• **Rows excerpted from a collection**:
☆ ☆ ☆ ☆

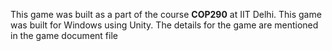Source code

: This game was built as a part of the course **COP290** at IIT Delhi. This game was built for Windows using Unity. The details for the game are mentioned in the game document file

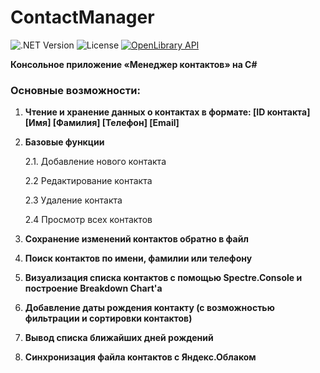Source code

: # ContactManager
![.NET Version](https://img.shields.io/badge/.NET-8.0-purple)
![License](https://img.shields.io/badge/License-MIT-green)
[![OpenLibrary API](https://img.shields.io/badge/API-OpenLibrary-blue)](https://openlibrary.org)

**Консольное приложение «Менеджер контактов» на C#**

### **Основные возможности:**
  1. **Чтение и хранение данных о контактах в формате: [ID контакта] [Имя] [Фамилия] [Телефон] [Email]**
  2. **Базовые функции**

     2.1. Добавление нового контакта

     2.2 Редактирование контакта
     
     2.3 Удаление контакта
     
     2.4 Просмотр всех контактов
     
4. **Сохранение изменений контактов обратно в файл**
5. **Поиск контактов по имени, фамилии или телефону**
6. **Визуализация списка контактов с помощью Spectre.Console и построение Breakdown Chart'а**
7. **Добавление даты рождения контакту (с возможностью фильтрации и сортировки контактов)**
8. **Вывод списка ближайших дней рождений**
9. **Синхронизация файла контактов с Яндекс.Облаком**
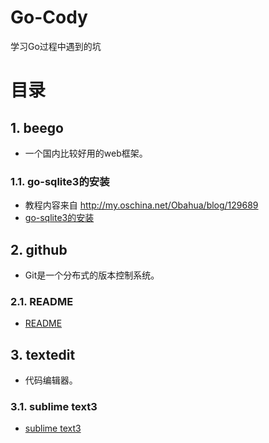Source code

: # Go-Cody
学习Go过程中遇到的坑

# 目录
## 1. beego
* 一个国内比较好用的web框架。  

### 1.1. go-sqlite3的安装
* 教程内容来自 http://my.oschina.net/Obahua/blog/129689  
* [go-sqlite3的安装](https://github.com/CodyGuo/Go-Cody/blob/master/beego/sqlite3/README.md "go-sqlite3的安装")  

## 2. github 
* Git是一个分布式的版本控制系统。  

### 2.1. README
* [README](https://github.com/CodyGuo/Go-Cody/blob/master/github/README/README.md "README")  

## 3. textedit 
* 代码编辑器。  

### 3.1. sublime text3
* [sublime text3](https://github.com/CodyGuo/Go-Cody/blob/master/textedit/sublime%20text3/README.md "sublime text3")   
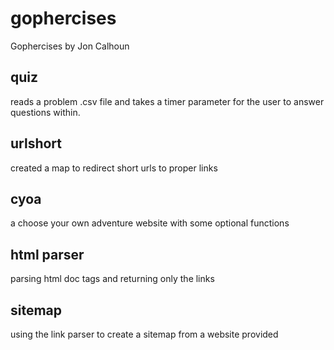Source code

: # gophercises
Gophercises by Jon Calhoun

## quiz
reads a problem .csv file and takes a timer parameter for the user to answer questions within.

## urlshort
created a map to redirect short urls to proper links

## cyoa
a choose your own adventure website with some optional functions

## html parser
parsing html doc tags and returning only the links

## sitemap
using the link parser to create a sitemap from a website provided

☆ ☆ ☆ ☆

• **TASK INSTRUCTIONS**: Can you reproduce all of the rows above verbatim, leaving the pictures out?

• **WRITTEN SOLUTION**:
Source code

: This game was built as a part of the course **COP290** at IIT Delhi. This game was built for Windows using Unity. The details for the game are mentioned in the game document file

Source code

: # ContactManager
![.NET Version](https://img.shields.io/badge/.NET-8.0-purple)
![License](https://img.shields.io/badge/License-MIT-green)
[![OpenLibrary API](https://img.shields.io/badge/API-OpenLibrary-blue)](https://openlibrary.org)

**Консольное приложение «Менеджер контактов» на C#**

### **Основные возможности:**
  1. **Чтение и хранение данных о контактах в формате: [ID контакта] [Имя] [Фамилия] [Телефон] [Email]**
  2. **Базовые функции**

     2.1. Добавление нового контакта

     2.2 Редактирование контакта
     
     2.3 Удаление контакта
     
     2.4 Просмотр всех контактов
     
4. **Сохранение изменений контактов обратно в файл**
5. **Поиск контактов по имени, фамилии или телефону**
6. **Визуализация списка контактов с помощью Spectre.Console и построение Breakdown Chart'а**
7. **Добавление даты рождения контакту (с возможностью фильтрации и сортировки контактов)**
8. **Вывод списка ближайших дней рождений**
9. **Синхронизация файла контактов с Яндекс.Облаком**
Source code

: # Go-Cody
学习Go过程中遇到的坑

# 目录
## 1. beego
* 一个国内比较好用的web框架。  

### 1.1. go-sqlite3的安装
* 教程内容来自 http://my.oschina.net/Obahua/blog/129689  
* [go-sqlite3的安装](https://github.com/CodyGuo/Go-Cody/blob/master/beego/sqlite3/README.md "go-sqlite3的安装")  

## 2. github 
* Git是一个分布式的版本控制系统。  

### 2.1. README
* [README](https://github.com/CodyGuo/Go-Cody/blob/master/github/README/README.md "README")  

## 3. textedit 
* 代码编辑器。  

### 3.1. sublime text3
* [sublime text3](https://github.com/CodyGuo/Go-Cody/blob/master/textedit/sublime%20text3/README.md "sublime text3")   
Source code

: # gophercises
Gophercises by Jon Calhoun

## quiz
reads a problem .csv file and takes a timer parameter for the user to answer questions within.

## urlshort
created a map to redirect short urls to proper links

## cyoa
a choose your own adventure website with some optional functions

## html parser
parsing html doc tags and returning only the links

## sitemap
using the link parser to create a sitemap from a website provided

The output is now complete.